Nanoplasmon-enabled macroscopic thermal management

TL;DR

This paper introduces a quantitative thermal imaging method to demonstrate that nanoplasmonic structures can significantly increase macroscopic temperature, highlighting their potential for energy harvesting and thermal management applications.

Contribution

It provides the first experimental evidence of plasmon-enabled macroscopic heating and a method to quantify light capture by nanoplasmonic layers.

Findings

Nanoplasmonic structures can heat large areas with minimal surface coverage.

Homogeneous heating of several degrees achieved with only 8% surface coverage.

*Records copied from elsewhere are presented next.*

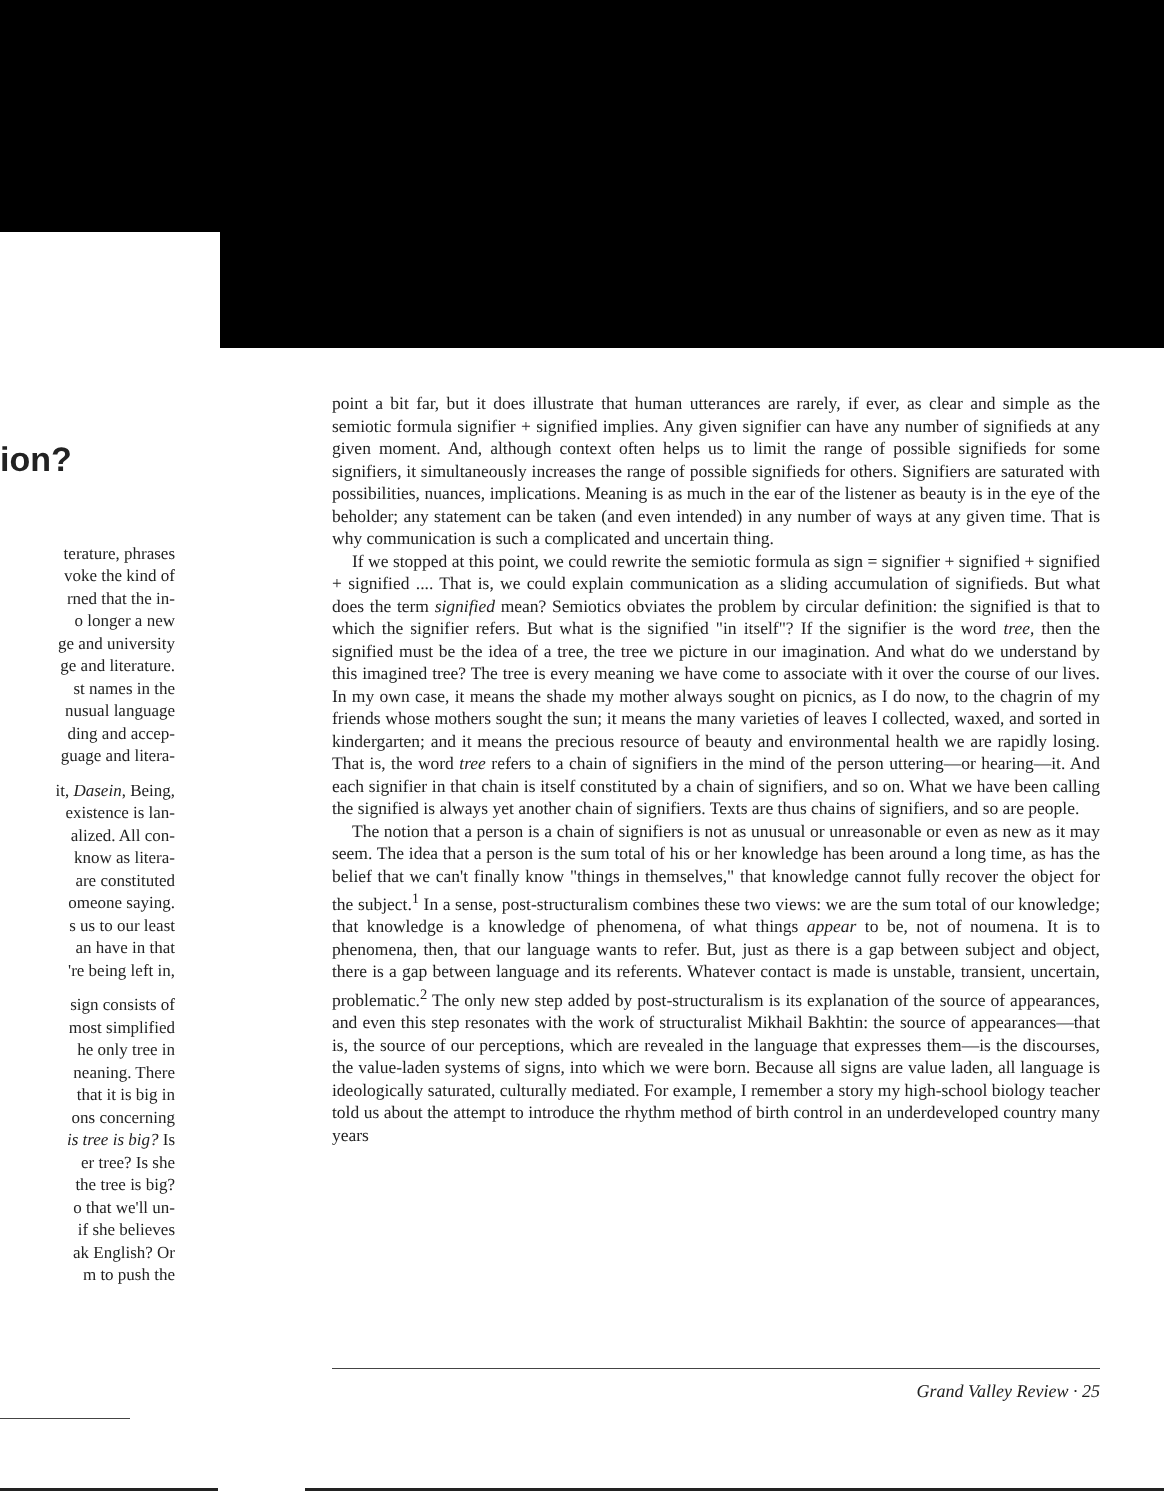ion?
terature, phrases
voke the kind of
rned that the in-
o longer a new
ge and university
ge and literature.
st names in the
nusual language
ding and accep-
guage and litera-
it, Dasein, Being,
existence is lan-
alized. All con-
know as litera-
are constituted
omeone saying.
s us to our least
an have in that
're being left in,
sign consists of
most simplified
he only tree in
neaning. There
that it is big in
ons concerning
is tree is big? Is
er tree? Is she
the tree is big?
o that we'll un-
if she believes
ak English? Or
m to push the
point a bit far, but it does illustrate that human utterances are rarely, if ever, as clear and simple as the semiotic formula signifier + signified implies. Any given signifier can have any number of signifieds at any given moment. And, although context often helps us to limit the range of possible signifieds for some signifiers, it simultaneously increases the range of possible signifieds for others. Signifiers are saturated with possibilities, nuances, implications. Meaning is as much in the ear of the listener as beauty is in the eye of the beholder; any statement can be taken (and even intended) in any number of ways at any given time. That is why communication is such a complicated and uncertain thing.
If we stopped at this point, we could rewrite the semiotic formula as sign = signifier + signified + signified + signified .... That is, we could explain communication as a sliding accumulation of signifieds. But what does the term signified mean? Semiotics obviates the problem by circular definition: the signified is that to which the signifier refers. But what is the signified "in itself"? If the signifier is the word tree, then the signified must be the idea of a tree, the tree we picture in our imagination. And what do we understand by this imagined tree? The tree is every meaning we have come to associate with it over the course of our lives. In my own case, it means the shade my mother always sought on picnics, as I do now, to the chagrin of my friends whose mothers sought the sun; it means the many varieties of leaves I collected, waxed, and sorted in kindergarten; and it means the precious resource of beauty and environmental health we are rapidly losing. That is, the word tree refers to a chain of signifiers in the mind of the person uttering—or hearing—it. And each signifier in that chain is itself constituted by a chain of signifiers, and so on. What we have been calling the signified is always yet another chain of signifiers. Texts are thus chains of signifiers, and so are people.
The notion that a person is a chain of signifiers is not as unusual or unreasonable or even as new as it may seem. The idea that a person is the sum total of his or her knowledge has been around a long time, as has the belief that we can't finally know "things in themselves," that knowledge cannot fully recover the object for the subject.<sup>1</sup> In a sense, post-structuralism combines these two views: we are the sum total of our knowledge; that knowledge is a knowledge of phenomena, of what things appear to be, not of noumena. It is to phenomena, then, that our language wants to refer. But, just as there is a gap between subject and object, there is a gap between language and its referents. Whatever contact is made is unstable, transient, uncertain, problematic.<sup>2</sup> The only new step added by post-structuralism is its explanation of the source of appearances, and even this step resonates with the work of structuralist Mikhail Bakhtin: the source of appearances—that is, the source of our perceptions, which are revealed in the language that expresses them—is the discourses, the value-laden systems of signs, into which we were born. Because all signs are value laden, all language is ideologically saturated, culturally mediated. For example, I remember a story my high-school biology teacher told us about the attempt to introduce the rhythm method of birth control in an underdeveloped country many years
Grand Valley Review · 25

The method enables better design of plasmonic materials for thermal applications.

Abstract

In numerous applications of energy harvesting via transformation of light into heat the focus recently shifted towards highly absorptive materials featuring nanoplasmons. It is currently established that noble metals-based absorptive plasmonic platforms deliver significant light-capturing capability and can be viewed as super-absorbers of optical radiation. However, direct experimental evidence of plasmon-enabled macroscopic temperature increase that would result from these efficient absorptive properties is scarce. Here we derive a general quantitative method of characterizing light-capturing properties of a given heat-generating absorptive layer by macroscopic thermal imaging. We further monitor macroscopic areas that are homogeneously heated by several degrees with plasmon nanostructures that occupy a mere 8% of the surface, leaving it essentially transparent and evidencing significant heat generation capability of nanoplasmon-enabled light capture. This has a direct bearing to thermophotovoltaics and other applications where thermal management is crucial.